• _Assigned task A_: Rewrite the stretch of the blog post about IITM from "Now that they" through "his later years.", replacing "banyans" with "tamarinds".
• _Assigned task B_: According to the blog post about IITM, what was the writer's father's major?

• _Source document_:
++++++++++++++++++++

I've had the opportunity these past two days to spend a couple of hours at IITM. My father did his B.Tech and M.Tech there in the late 60s- early 70s.
For some reason, when I was doing my B.Tech in Anna Uni opposite IITM, neither he nor I thought about going to the IITM campus to see what he did and where and how things might have changed 30/35 years later. I never went to IITM by myself during those 4 years either.
He didn't tell me much about his years there (and I didn't ask... most teenagers/ early 20s new adults feel no great curiosity about their parents' lives and I think we have established over the course of this blog that I'm fairly self- absorbed).
Now that they are both in a different realm, I wonder a great deal about their early lives and the choices they made and wish I could have the opportunity for easy conversations that I have with my friends.
As I explored the campus, shrouded in a thin mist but not particularly cold, early today morning, I marveled at the giant banyans, the blackbucks and the white spotted deer. These trees must be a few hundred years old... my dad must have walked past them. Some buildings, including Chemical Engineering, his major, look to be the squat old buildings of the 70s..I wonder if he too, like so many students today, cycled back and forth between his hostel and dept, or if he preferred to walk, as he did in his later years.
He must have mentioned the name of his hostel at some point, especially during the single reunion he attended a year or so before his death, but in the long list of hostel names on the road signs, I couldn't recall it.
He had told me about how, for his M.Tech thesis, he had to use a computer, which in those days was as long as a room and would be housed across the main road in the Uni of Madras campus. He would use punch cards. It would take him a few hours to punch holes in the card in IITM, then he would go to Uni of Madras (would have to reserve the computer ahead of time), and then feed the punch card into the machine and return the next day for his computations.

++++++++++++++++++++

• _Information shown_:
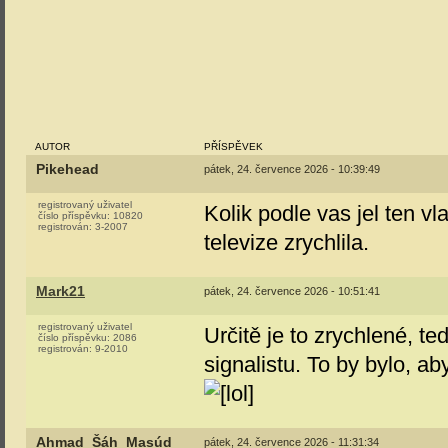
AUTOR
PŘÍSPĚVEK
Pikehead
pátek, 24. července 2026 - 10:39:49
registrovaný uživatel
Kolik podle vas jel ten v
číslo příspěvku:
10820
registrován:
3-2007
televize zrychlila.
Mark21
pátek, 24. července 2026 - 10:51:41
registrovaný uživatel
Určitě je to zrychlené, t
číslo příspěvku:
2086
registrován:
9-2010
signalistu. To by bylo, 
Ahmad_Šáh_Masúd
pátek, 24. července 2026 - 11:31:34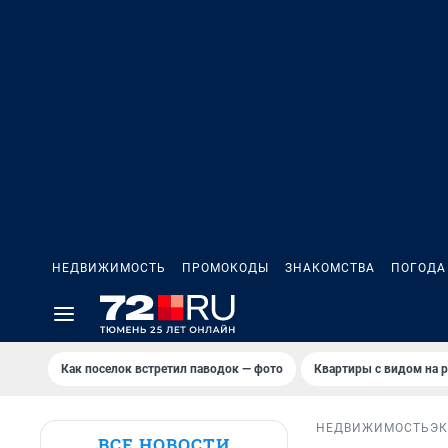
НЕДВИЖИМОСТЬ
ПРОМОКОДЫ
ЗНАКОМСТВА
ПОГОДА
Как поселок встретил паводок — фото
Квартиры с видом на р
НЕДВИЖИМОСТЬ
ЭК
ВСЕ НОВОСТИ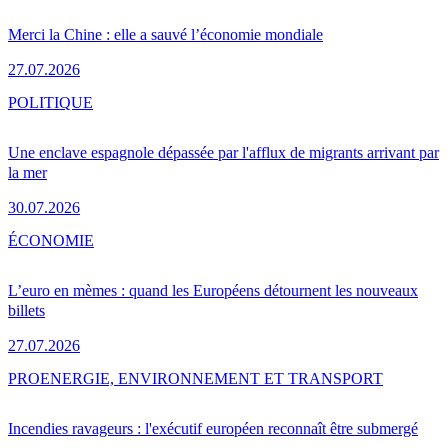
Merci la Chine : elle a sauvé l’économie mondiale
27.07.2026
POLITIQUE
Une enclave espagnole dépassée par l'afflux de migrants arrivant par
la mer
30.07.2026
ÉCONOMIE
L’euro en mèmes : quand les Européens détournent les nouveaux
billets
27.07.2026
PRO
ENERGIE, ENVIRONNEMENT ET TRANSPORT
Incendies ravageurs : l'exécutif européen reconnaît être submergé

++++++++++++++++++++

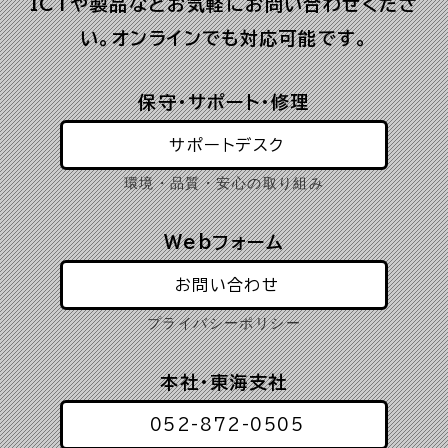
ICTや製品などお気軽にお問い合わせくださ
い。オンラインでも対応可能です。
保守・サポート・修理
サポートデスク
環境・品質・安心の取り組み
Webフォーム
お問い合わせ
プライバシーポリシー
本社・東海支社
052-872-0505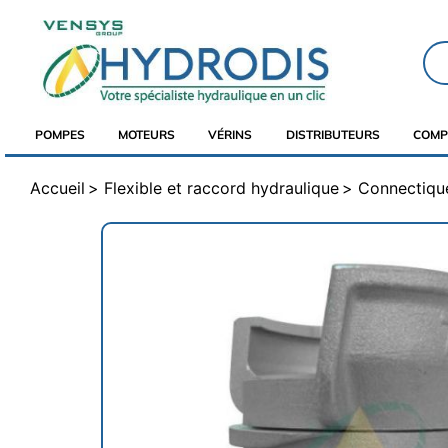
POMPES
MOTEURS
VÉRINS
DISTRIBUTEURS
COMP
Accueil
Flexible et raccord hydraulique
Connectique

++++++++++++++++++++

• _Written answer A_:
Now that they are both in a different realm, I wonder a great deal about their early lives and the choices they made and wish I could have the opportunity for easy conversations that I have with my friends.
As I explored the campus, shrouded in a thin mist but not particularly cold, early today morning, I marveled at the giant tamarinds, the blackbucks and the white spotted deer. These trees must be a few hundred years old... my dad must have walked past them. Some buildings, including Chemical Engineering, his major, look to be the squat old buildings of the 70s..I wonder if he too, like so many students today, cycled back and forth between his hostel and dept, or if he preferred to walk, as he did in his later years.

• _Written answer B_: Chemical Engineering.